In the process Leonardo stood out from all other talented individuals of his time mostly because of two reasons – one, he developed a systematic method in his drawing of both the natural and man-made world, and two, he methodically approached the world of science, where he focused more on the underlying mechanical and physical principles of the machines, instead of focusing on how the machines operate. The potential of such a visionary approach was amply reflected three centuries later, when Reuleaux created a catalogue of various types of machines and found that Leonardo had already thought about 21 of 23 machines that featured in the catalogue (Reti 88).
Leonardo's achievements can be a lifetime source of inspiration to anyone who wants to probe and define anything with an open mind that accommodates and utilizes the relationships among all elements.
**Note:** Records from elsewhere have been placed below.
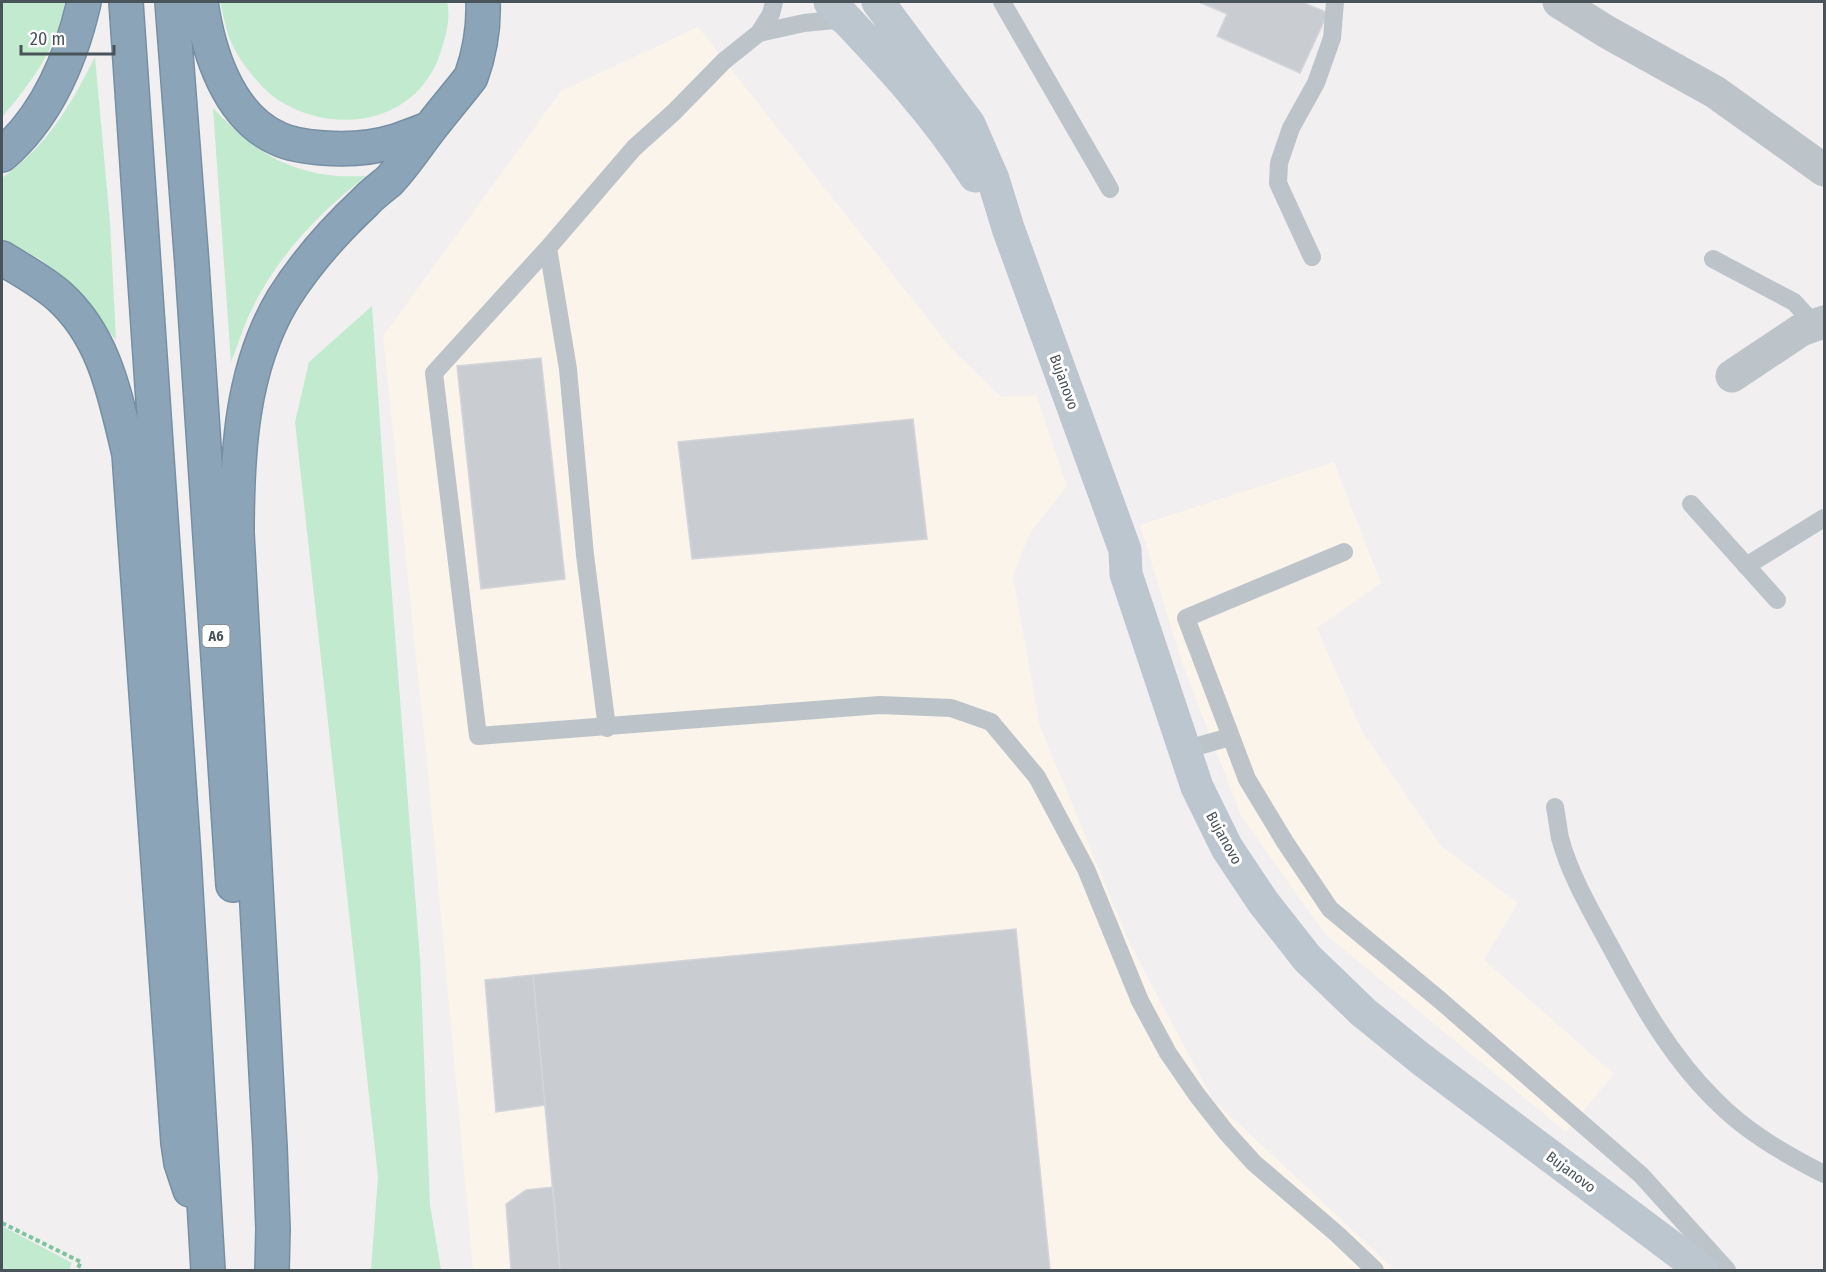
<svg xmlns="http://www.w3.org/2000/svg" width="1826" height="1272" font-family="'Fira Sans Condensed',sans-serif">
	<rect width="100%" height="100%" fill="#f1efef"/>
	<path fill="#faf4ea" d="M 698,27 L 951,348 L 1001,397 L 1036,395 L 1067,486 L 1030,533 L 1013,576 L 1040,726 L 1130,944 L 1213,1100 L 1322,1201 L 1394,1270 L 473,1270 L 428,774 L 383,336 L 561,91 Z
		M 1334,462 L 1381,583 L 1317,628 L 1362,731 L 1442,847 L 1518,903 L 1484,960 L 1614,1074 L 1566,1132 L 1325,934 L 1241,816 L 1182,663 L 1140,525 Z"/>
	<path fill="#c2eacf" d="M 2,2 L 65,2 C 59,46 30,84 2,117 Z
		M 220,2 L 447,2 C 451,18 446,35 441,51 C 419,122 338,137 280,101 C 261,90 236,57 229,37 C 225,26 223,13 220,2 Z
		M 95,57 L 110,223 L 116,340 L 66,280 L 40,259 L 2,239 L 2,178 C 48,145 70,106 95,57 Z
		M 213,108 C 247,144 277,168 328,175 C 340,177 354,176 366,176 C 319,213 277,256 251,311 C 243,327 238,345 231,362 Z
		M 372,306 L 390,569 L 420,959 L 430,1205 L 441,1270 L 371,1270 L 378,1177 L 295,422 L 309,362 Z
		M 2,1226 L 72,1263 L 69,1270 L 2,1270 Z"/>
	<path fill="#c9ccd1" stroke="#d3d5da" stroke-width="1.5" d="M 1199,2 L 1302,2 L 1328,13 L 1300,73 L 1217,36 L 1227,14 Z
		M 541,358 L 565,579 L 481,589 L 457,366 Z
		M 913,419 L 927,539 L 692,559 L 678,442 Z
		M 1016,929 L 1050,1270 L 560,1270 L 533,975 Z
		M 533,975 L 545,1105 L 496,1112 L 485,980 Z
		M 553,1187 L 560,1270 L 511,1270 L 506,1204 L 526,1190 Z"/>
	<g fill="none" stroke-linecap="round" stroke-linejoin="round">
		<defs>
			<path id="motorway" d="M 126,2 L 184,857 L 208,1270
				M 172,2 L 192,265 L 233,885
				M 201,2 C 208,51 228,117 279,139 C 292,145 309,147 323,148 C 348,150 373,148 396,141 C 407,137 419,133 430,128
				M 2,155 C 47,116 71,59 84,2
				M 2,258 C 21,270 42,281 59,296 C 105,337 115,396 129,454 L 178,1143 L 181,1163 L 190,1190
				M 272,1270 L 273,1229 L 270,1147 L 237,533 C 237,454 241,369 283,299 C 305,264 335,230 365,202 C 372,194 381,188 389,181 C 405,164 417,145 431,127 C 444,110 458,94 471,77 C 480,52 484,29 483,2"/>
		</defs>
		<use href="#motorway" stroke="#778fa4" stroke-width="36"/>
		<path stroke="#7dc59e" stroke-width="4" stroke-dasharray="4.5 3" stroke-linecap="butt" d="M 2,1223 L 81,1262 L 77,1270"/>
		<path stroke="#bcc4ca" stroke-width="18" d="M 774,2 L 771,14 L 759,33 L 804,23 L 834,20 L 847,28
			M 1002,2 L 1110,189
			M 548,248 L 434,373 L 478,736 L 880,705 L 951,708 L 991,722 L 1037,777 L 1086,869 L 1140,1001 L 1168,1053 L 1197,1095 L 1226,1132 L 1254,1163 L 1337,1234 L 1375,1270
			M 1312,257 L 1278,183 L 1279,163 L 1291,128 L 1316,83 L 1332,38 L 1335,2
			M 1713,259 L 1794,302 L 1815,325
			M 1691,504 L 1777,600
			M 1344,552 L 1186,618 L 1247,779 L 1285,842 L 1330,909 L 1441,1001 L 1641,1175 L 1727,1270
			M 1746,566 L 1824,518
			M 607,728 L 585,555 L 568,369 L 548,248 L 634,148 L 674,112 L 724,61 L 759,33
			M 1184,750 L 1230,737
			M 1555,807 C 1557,817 1558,828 1560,838 C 1570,875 1590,909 1608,942 C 1638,998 1669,1055 1715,1100 C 1746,1132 1785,1154 1824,1174"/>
		<path stroke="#bcc4ca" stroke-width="33" d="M 1732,376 L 1801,330 L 1824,322"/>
		<path stroke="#bcc4ca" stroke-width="33" d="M 1559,2 L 1607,32 L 1715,92 L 1824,170"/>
		<path stroke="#bcc6ce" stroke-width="33" d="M 830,2 C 883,58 933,110 975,176
			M 878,2 L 969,124 L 993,179 L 1008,228 L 1125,550 L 1126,574 L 1197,787 L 1227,848 L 1263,902 L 1307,958 L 1363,1012 L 1421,1059 L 1702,1270"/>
		<use href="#motorway" stroke="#8ca4b8" stroke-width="33"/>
	</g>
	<g text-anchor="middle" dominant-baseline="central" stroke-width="6" stroke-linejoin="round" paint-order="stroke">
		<rect fill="#fff" stroke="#80878c" stroke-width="1.5" x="202.5" y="625" width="27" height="22" rx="4.5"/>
		<g font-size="14" font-weight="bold" fill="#49535a">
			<text x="216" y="636">A6</text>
		</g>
		<g font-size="15" fill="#49535a" stroke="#fff">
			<text transform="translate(1064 382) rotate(70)">Bujanovo</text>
			<text transform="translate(1224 838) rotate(61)">Bujanovo</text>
			<text transform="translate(1571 1172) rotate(37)">Bujanovo</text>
		</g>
	</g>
	<rect width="1826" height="1272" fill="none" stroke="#49535a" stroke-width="6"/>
	<path d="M21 45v9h93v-9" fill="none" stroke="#49535a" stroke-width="3"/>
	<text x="30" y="45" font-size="18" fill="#49535a" stroke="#ffffff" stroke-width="4.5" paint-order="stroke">20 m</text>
</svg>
It was that modest, simple vegetarian who suggested the posterity to tap the immense potential in each of them, besides cautioning them that "inaction saps the vigor of mind," and "One can have no smaller or greater mastery than mastery of oneself" (Da Vinci, 2010). Therefore, this archetypal "Renaissance Man" and the indefatigable lighthouse of human civilization is very much among us, ready to guide anyone who has the spirit to leave a mark of achievement on earth.